- Scientific Baccalauréat, Universidad Austral de Chile, Chile,1981;
- Masters degree, Molecular Biology, Universidad Austral de Chile, Chile, 1981;
- Ph.D., Cell and Molecular Biology, Universidad Austral de Chile, Chile, 1994;
- Postdoctorate, Memorial Sloan Kettering Cancer Center, USA; 1995.
For years our group has been interested in the fascinating model of cell differentiation in the seminiferous tubule. In this environment, male germ cells proliferate and differentiate in close relation with Sertoli cells. We have been interested in the metabolic aspects of transport systems, facilitative hexose transporters (GLUTs) and sodium-ascorbic acid co-transporters (SVCTs) and cytokine receptor expression that detects increased uptake of hexose and vitamin C and thus influences proliferation, differentiation and survival of these cells. Recently, we have studied the relation between the capacity for vitamin C transport through the hemato-testicular barrier and oxidative stress in the seminiferous tubule. We are also interested in studying the physiological context of vitamin C transporters in other cell types, particularly in nervous tissue.

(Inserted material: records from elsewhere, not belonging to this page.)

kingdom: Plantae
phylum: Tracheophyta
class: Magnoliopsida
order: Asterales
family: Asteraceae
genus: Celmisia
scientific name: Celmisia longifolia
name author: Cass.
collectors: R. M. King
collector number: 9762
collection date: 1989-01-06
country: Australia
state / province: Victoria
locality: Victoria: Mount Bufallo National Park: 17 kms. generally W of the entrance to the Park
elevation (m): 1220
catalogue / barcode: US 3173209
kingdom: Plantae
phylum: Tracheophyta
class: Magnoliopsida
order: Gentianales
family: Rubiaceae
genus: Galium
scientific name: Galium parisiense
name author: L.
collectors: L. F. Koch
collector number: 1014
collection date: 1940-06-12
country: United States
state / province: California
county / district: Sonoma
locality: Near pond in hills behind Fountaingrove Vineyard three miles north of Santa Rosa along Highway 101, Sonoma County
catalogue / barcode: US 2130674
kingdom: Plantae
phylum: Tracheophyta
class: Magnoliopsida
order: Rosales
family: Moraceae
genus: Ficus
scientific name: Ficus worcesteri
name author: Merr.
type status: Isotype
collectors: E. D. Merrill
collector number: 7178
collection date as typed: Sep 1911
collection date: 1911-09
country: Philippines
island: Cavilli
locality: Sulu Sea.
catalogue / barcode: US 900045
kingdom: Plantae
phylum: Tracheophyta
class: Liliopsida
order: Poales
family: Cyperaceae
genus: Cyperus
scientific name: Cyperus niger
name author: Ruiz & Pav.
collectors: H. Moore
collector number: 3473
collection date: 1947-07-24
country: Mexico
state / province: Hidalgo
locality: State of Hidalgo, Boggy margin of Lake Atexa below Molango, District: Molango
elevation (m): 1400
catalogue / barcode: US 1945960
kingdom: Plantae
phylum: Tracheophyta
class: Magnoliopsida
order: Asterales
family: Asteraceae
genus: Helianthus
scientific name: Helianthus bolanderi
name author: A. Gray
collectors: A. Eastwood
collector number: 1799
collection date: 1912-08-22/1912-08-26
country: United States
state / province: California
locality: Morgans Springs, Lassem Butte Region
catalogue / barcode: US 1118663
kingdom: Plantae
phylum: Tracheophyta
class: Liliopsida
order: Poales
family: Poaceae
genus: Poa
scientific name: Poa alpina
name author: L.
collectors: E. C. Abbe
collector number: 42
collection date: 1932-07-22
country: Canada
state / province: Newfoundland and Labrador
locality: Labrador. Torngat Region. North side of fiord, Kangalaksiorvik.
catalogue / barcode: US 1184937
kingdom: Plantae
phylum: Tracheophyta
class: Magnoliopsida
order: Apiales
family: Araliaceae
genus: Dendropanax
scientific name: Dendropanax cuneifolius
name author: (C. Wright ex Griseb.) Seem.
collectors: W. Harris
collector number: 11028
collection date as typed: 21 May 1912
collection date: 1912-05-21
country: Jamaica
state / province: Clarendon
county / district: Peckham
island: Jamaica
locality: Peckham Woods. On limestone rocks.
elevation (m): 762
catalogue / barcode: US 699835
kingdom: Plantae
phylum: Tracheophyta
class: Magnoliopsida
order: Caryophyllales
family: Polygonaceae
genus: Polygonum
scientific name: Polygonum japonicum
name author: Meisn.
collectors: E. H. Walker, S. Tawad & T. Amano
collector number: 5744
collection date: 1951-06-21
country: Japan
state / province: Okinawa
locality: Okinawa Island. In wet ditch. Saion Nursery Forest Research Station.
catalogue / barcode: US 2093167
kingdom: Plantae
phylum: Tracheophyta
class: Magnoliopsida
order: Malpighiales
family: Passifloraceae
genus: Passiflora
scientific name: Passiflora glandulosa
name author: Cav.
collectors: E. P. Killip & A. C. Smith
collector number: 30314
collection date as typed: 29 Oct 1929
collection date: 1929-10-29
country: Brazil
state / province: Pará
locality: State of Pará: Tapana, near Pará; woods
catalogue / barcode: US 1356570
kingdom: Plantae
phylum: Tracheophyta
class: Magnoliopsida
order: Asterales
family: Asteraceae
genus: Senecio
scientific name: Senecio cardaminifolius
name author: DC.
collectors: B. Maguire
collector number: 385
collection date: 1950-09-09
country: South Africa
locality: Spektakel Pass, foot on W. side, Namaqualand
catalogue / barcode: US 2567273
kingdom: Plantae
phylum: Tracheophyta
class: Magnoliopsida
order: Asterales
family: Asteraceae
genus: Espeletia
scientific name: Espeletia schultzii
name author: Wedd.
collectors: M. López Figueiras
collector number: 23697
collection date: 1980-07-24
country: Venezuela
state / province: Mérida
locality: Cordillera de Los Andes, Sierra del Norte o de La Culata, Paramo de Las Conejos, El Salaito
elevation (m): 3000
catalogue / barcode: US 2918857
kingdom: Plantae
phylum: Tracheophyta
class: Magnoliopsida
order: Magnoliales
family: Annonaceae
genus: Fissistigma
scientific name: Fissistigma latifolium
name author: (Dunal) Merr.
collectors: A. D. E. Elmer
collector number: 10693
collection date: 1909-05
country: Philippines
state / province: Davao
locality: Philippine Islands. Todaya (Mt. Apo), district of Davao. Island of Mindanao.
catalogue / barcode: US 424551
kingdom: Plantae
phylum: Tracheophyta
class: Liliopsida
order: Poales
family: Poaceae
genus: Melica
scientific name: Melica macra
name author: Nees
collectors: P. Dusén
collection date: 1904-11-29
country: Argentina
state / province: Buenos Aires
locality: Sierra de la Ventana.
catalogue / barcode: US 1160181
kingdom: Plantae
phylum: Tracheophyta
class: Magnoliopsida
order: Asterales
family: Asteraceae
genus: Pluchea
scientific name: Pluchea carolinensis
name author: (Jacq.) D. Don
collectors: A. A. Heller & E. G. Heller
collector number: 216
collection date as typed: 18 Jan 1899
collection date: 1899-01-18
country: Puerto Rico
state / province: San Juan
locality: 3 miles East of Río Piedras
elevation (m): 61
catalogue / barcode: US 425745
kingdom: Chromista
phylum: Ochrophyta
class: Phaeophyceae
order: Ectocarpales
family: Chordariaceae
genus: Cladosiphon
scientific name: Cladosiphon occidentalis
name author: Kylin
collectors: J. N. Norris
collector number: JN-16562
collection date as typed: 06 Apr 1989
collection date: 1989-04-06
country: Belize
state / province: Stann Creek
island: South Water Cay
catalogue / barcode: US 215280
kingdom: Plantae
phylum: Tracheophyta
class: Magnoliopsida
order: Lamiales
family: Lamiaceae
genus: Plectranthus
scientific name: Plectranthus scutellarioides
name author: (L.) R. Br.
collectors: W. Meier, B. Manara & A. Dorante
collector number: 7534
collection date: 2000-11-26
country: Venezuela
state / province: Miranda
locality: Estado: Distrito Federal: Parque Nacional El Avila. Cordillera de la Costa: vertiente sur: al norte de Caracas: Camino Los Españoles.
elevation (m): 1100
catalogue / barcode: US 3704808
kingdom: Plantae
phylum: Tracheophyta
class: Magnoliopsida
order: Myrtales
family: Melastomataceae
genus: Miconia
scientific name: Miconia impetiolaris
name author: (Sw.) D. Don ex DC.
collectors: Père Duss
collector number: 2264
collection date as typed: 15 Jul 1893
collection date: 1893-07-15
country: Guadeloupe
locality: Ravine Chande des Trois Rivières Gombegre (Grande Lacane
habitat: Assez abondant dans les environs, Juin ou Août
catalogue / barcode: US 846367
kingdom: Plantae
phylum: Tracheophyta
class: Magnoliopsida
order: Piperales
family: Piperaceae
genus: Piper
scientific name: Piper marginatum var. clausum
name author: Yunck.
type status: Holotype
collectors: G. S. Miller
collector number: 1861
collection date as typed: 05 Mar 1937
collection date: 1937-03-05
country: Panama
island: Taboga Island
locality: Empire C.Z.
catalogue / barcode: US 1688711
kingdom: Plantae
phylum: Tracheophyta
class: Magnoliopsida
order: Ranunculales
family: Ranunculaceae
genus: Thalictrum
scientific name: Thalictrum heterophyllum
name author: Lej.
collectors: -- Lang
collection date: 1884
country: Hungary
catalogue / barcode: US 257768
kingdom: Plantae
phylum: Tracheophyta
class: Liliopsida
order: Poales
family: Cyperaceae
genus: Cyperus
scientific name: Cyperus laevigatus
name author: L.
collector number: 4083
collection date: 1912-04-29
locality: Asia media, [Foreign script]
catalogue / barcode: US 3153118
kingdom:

Our more recent attention is focused on glycogen content in the seminiferous tubule. For many years glycogen stores have been considered only as a source of energy for different metabolic processes. However, the presence of glycogen (or glucose polymers) in different cell types may have a devastating effect on cells, even provoking cell death. In mammals, during spermatogenesis, much apoptotic activity occurs in germ cells as well as large fluctuations in the levels of testicular glycogen. This would suggest that regulation of glycogen during the first waves of spermatogenesis is a delicate process. To date, there is no evidence to directly link both events nor is it clear which mechanisms may regulate them. We wish to establish the mechanism that regulates testicular glycogen content, if it is similar to that already proposed for brain tissue and whether an imbalance in glycogen homeostasis may be responsible for male infertility in mammals.
- Zambrano, A, Jara, E, Murgas, P, Jara, C, Castro, Angulo, Concha, II “Cytokine stimulation promotes increased glucose uptake via intracellular trafficking of GLUT1 in HEK293 cells” J Cell Biochem 110: 1471-1480 (2010).
- Ramírez, A., Castro, M.A., Angulo, C., Ramió, L., Rivera, M., Torres, M., Rigau, T., Rodríguez-Gil, J.E., Concha, II “The presence and function of dopamine type-2 receptors in boar sperm: a possible role for dopamine in viability, capacitation and modulation of sperm motility” Biol Reprod 80: 753-761 (2009).
- Angulo, C., Castro, M. A., Rivas, C., Segretain, D., Maldonado, R., Yañez, A.J., Slebe, J.C., Vera, J.C., and Concha, I.I., "Molecular Identification and Functional Characterization of the Vitamin C transporters expressed by Sertoli cells" J Cell Physiol 217: 708-716 (2008).
-Castro, M.A., Angulo, C., Brauchi, S., Nualart, F. and Concha, I.I. "Ascorbic acid participates in a general mechanism for concerted glucose transport inhibition and lactate transport stimulation". Pflügers Arch. 457(2):519-28 (2008).
- Rauch, M.C., Ocampo, M.E., Bohle,J., Amthauer, R., Yáñez, A., Rodriguez-Gil, J.E., Slebe, J.C., Reyes, J.G. and Concha, I.I. "Hexose transporters GLUT1 and GLUT3 are colocalized with hexokinase I in caveolae microdomains of rat spermatogenic cells" J Cell Physiol 207, 397-406 (2006).
-Rauch, M.C., Brito, M., Zambrano, A., Espinoza, M., Pérez, M., Yañez, A., Rivas, C.I., Slebe, J.C. and Concha, I.I. "Differential signaling for enhanced hexose uptake by IL-3 and IL-5 in male germ cells" Biochem J 381, 495-501. (2004).
-Angulo, C., Rauch, M.C., Droppelmann, A., Reyes, A.M., Slebe, J.C., Delgado-López, F., Guaiquil, V.H., Vera, J.C., and Concha, I.I. "Hexose transporter expression and function in mammalian spermatozoa: Cellular localization and transport of hexoses and vitamin C" J Cell Biochem 71, 189-203. (1998).
-Vera, J.C., Rivas, C.I., Velázquez, F.V., Zhang, R.H., Concha, I.I. and Golde, D.W. "Resolution of the facilitated transport of dehydroascorbic acid from its reduction-dependent intracellular accumulation". J Biol Chem 270, 23706-23712. (1995).